• Brief: Your answer must match the entries below word for word.

• Collected data:
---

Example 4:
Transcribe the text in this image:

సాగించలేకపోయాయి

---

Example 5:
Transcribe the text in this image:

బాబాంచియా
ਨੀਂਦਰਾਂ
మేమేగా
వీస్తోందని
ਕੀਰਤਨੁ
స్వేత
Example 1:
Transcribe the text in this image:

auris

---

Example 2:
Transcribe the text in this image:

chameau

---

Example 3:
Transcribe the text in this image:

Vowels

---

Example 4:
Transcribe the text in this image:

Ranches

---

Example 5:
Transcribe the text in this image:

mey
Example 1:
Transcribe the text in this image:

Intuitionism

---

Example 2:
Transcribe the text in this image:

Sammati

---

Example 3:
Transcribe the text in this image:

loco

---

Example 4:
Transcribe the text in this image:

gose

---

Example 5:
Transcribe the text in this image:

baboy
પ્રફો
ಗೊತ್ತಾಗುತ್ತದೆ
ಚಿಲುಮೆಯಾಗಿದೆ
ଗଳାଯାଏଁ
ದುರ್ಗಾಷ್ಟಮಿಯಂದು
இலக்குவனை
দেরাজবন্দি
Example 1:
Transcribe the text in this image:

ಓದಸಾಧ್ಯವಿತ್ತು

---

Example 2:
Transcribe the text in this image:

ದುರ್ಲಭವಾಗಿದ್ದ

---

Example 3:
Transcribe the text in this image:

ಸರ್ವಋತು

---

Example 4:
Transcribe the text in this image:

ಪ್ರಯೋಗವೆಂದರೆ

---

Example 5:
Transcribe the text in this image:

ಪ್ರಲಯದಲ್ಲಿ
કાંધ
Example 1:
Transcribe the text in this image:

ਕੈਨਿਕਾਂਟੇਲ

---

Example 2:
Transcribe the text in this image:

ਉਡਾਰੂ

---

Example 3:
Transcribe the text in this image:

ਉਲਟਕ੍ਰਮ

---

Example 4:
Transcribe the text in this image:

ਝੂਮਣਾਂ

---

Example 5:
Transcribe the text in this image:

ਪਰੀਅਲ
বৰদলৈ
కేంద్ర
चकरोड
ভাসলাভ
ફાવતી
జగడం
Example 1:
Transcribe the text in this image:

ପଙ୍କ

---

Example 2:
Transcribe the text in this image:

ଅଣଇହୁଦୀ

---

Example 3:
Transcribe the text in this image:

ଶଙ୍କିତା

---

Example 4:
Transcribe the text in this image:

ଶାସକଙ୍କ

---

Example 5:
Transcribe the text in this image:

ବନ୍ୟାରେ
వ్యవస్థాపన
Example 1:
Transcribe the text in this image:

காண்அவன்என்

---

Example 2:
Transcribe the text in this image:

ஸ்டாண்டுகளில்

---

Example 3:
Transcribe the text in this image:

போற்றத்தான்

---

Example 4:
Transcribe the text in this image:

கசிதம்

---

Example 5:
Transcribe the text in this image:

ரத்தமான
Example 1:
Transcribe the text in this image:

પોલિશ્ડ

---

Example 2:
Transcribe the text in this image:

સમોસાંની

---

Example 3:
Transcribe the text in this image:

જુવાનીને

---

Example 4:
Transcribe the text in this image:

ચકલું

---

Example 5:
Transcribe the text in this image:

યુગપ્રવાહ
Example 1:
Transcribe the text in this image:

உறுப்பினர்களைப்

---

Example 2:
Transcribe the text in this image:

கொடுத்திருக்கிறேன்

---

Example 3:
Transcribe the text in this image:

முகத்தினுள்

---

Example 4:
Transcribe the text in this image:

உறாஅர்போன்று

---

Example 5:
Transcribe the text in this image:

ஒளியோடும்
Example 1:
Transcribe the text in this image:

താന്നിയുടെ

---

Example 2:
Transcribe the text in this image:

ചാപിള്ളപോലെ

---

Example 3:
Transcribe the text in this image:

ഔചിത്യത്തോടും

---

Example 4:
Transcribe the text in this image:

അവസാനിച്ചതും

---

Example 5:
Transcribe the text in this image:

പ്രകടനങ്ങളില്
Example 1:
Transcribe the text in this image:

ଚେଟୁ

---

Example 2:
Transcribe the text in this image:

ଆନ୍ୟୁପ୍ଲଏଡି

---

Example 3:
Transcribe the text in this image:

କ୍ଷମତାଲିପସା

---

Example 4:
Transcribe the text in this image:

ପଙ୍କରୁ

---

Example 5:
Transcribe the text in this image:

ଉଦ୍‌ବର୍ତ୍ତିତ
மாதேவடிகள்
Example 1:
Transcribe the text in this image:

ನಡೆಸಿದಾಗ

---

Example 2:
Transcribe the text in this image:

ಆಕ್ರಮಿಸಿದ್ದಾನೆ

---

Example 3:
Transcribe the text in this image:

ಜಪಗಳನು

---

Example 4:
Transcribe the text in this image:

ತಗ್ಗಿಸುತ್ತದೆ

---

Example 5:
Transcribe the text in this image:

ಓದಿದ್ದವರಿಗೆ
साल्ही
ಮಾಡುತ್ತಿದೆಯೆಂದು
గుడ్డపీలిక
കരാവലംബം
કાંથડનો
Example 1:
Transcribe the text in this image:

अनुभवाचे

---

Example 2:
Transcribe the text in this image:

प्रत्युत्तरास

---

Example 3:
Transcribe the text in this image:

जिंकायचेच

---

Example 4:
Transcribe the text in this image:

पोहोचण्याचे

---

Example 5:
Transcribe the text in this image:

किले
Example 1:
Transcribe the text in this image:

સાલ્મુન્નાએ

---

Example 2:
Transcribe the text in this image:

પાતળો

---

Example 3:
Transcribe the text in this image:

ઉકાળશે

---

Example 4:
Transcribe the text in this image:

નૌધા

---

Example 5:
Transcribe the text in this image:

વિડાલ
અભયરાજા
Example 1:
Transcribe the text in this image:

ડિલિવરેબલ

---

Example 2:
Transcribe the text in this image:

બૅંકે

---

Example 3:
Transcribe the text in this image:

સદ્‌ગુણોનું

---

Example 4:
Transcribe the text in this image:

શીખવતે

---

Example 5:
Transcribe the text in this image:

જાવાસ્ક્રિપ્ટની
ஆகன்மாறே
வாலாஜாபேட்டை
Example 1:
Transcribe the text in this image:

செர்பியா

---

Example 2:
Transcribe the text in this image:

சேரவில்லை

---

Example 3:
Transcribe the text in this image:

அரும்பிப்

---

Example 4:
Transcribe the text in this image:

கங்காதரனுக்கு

• Task response:
---

Example 4:
Transcribe the text in this image:

సాగించలేకపోయాయి

---

Example 5:
Transcribe the text in this image:

బాబాంచియా
ਨੀਂਦਰਾਂ
మేమేగా
వీస్తోందని
ਕੀਰਤਨੁ
స్వేత
Example 1:
Transcribe the text in this image:

auris

---

Example 2:
Transcribe the text in this image:

chameau

---

Example 3:
Transcribe the text in this image:

Vowels

---

Example 4:
Transcribe the text in this image:

Ranches

---

Example 5:
Transcribe the text in this image:

mey
Example 1:
Transcribe the text in this image:

Intuitionism

---

Example 2:
Transcribe the text in this image:

Sammati

---

Example 3:
Transcribe the text in this image:

loco

---

Example 4:
Transcribe the text in this image:

gose

---

Example 5:
Transcribe the text in this image:

baboy
પ્રફો
ಗೊತ್ತಾಗುತ್ತದೆ
ಚಿಲುಮೆಯಾಗಿದೆ
ଗଳାଯାଏଁ
ದುರ್ಗಾಷ್ಟಮಿಯಂದು
இலக்குவனை
দেরাজবন্দি
Example 1:
Transcribe the text in this image:

ಓದಸಾಧ್ಯವಿತ್ತು

---

Example 2:
Transcribe the text in this image:

ದುರ್ಲಭವಾಗಿದ್ದ

---

Example 3:
Transcribe the text in this image:

ಸರ್ವಋತು

---

Example 4:
Transcribe the text in this image:

ಪ್ರಯೋಗವೆಂದರೆ

---

Example 5:
Transcribe the text in this image:

ಪ್ರಲಯದಲ್ಲಿ
કાંધ
Example 1:
Transcribe the text in this image:

ਕੈਨਿਕਾਂਟੇਲ

---

Example 2:
Transcribe the text in this image:

ਉਡਾਰੂ

---

Example 3:
Transcribe the text in this image:

ਉਲਟਕ੍ਰਮ

---

Example 4:
Transcribe the text in this image:

ਝੂਮਣਾਂ

---

Example 5:
Transcribe the text in this image:

ਪਰੀਅਲ
বৰদলৈ
కేంద్ర
चकरोड
ভাসলাভ
ફાવતી
జగడం
Example 1:
Transcribe the text in this image:

ପଙ୍କ

---

Example 2:
Transcribe the text in this image:

ଅଣଇହୁଦୀ

---

Example 3:
Transcribe the text in this image:

ଶଙ୍କିତା

---

Example 4:
Transcribe the text in this image:

ଶାସକଙ୍କ

---

Example 5:
Transcribe the text in this image:

ବନ୍ୟାରେ
వ్యవస్థాపన
Example 1:
Transcribe the text in this image:

காண்அவன்என்

---

Example 2:
Transcribe the text in this image:

ஸ்டாண்டுகளில்

---

Example 3:
Transcribe the text in this image:

போற்றத்தான்

---

Example 4:
Transcribe the text in this image:

கசிதம்

---

Example 5:
Transcribe the text in this image:

ரத்தமான
Example 1:
Transcribe the text in this image:

પોલિશ્ડ

---

Example 2:
Transcribe the text in this image:

સમોસાંની

---

Example 3:
Transcribe the text in this image:

જુવાનીને

---

Example 4:
Transcribe the text in this image:

ચકલું

---

Example 5:
Transcribe the text in this image:

યુગપ્રવાહ
Example 1:
Transcribe the text in this image:

உறுப்பினர்களைப்

---

Example 2:
Transcribe the text in this image:

கொடுத்திருக்கிறேன்

---

Example 3:
Transcribe the text in this image:

முகத்தினுள்

---

Example 4:
Transcribe the text in this image:

உறாஅர்போன்று

---

Example 5:
Transcribe the text in this image:

ஒளியோடும்
Example 1:
Transcribe the text in this image:

താന്നിയുടെ

---

Example 2:
Transcribe the text in this image:

ചാപിള്ളപോലെ

---

Example 3:
Transcribe the text in this image:

ഔചിത്യത്തോടും

---

Example 4:
Transcribe the text in this image:

അവസാനിച്ചതും

---

Example 5:
Transcribe the text in this image:

പ്രകടനങ്ങളില്
Example 1:
Transcribe the text in this image:

ଚେଟୁ

---

Example 2:
Transcribe the text in this image:

ଆନ୍ୟୁପ୍ଲଏଡି

---

Example 3:
Transcribe the text in this image:

କ୍ଷମତାଲିପସା

---

Example 4:
Transcribe the text in this image:

ପଙ୍କରୁ

---

Example 5:
Transcribe the text in this image:

ଉଦ୍‌ବର୍ତ୍ତିତ
மாதேவடிகள்
Example 1:
Transcribe the text in this image:

ನಡೆಸಿದಾಗ

---

Example 2:
Transcribe the text in this image:

ಆಕ್ರಮಿಸಿದ್ದಾನೆ

---

Example 3:
Transcribe the text in this image:

ಜಪಗಳನು

---

Example 4:
Transcribe the text in this image:

ತಗ್ಗಿಸುತ್ತದೆ

---

Example 5:
Transcribe the text in this image:

ಓದಿದ್ದವರಿಗೆ
साल्ही
ಮಾಡುತ್ತಿದೆಯೆಂದು
గుడ్డపీలిక
കരാവലംബം
કાંથડનો
Example 1:
Transcribe the text in this image:

अनुभवाचे

---

Example 2:
Transcribe the text in this image:

प्रत्युत्तरास

---

Example 3:
Transcribe the text in this image:

जिंकायचेच

---

Example 4:
Transcribe the text in this image:

पोहोचण्याचे

---

Example 5:
Transcribe the text in this image:

किले
Example 1:
Transcribe the text in this image:

સાલ્મુન્નાએ

---

Example 2:
Transcribe the text in this image:

પાતળો

---

Example 3:
Transcribe the text in this image:

ઉકાળશે

---

Example 4:
Transcribe the text in this image:

નૌધા

---

Example 5:
Transcribe the text in this image:

વિડાલ
અભયરાજા
Example 1:
Transcribe the text in this image:

ડિલિવરેબલ

---

Example 2:
Transcribe the text in this image:

બૅંકે

---

Example 3:
Transcribe the text in this image:

સદ્‌ગુણોનું

---

Example 4:
Transcribe the text in this image:

શીખવતે

---

Example 5:
Transcribe the text in this image:

જાવાસ્ક્રિપ્ટની
ஆகன்மாறே
வாலாஜாபேட்டை
Example 1:
Transcribe the text in this image:

செர்பியா

---

Example 2:
Transcribe the text in this image:

சேரவில்லை

---

Example 3:
Transcribe the text in this image:

அரும்பிப்

---

Example 4:
Transcribe the text in this image:

கங்காதரனுக்கு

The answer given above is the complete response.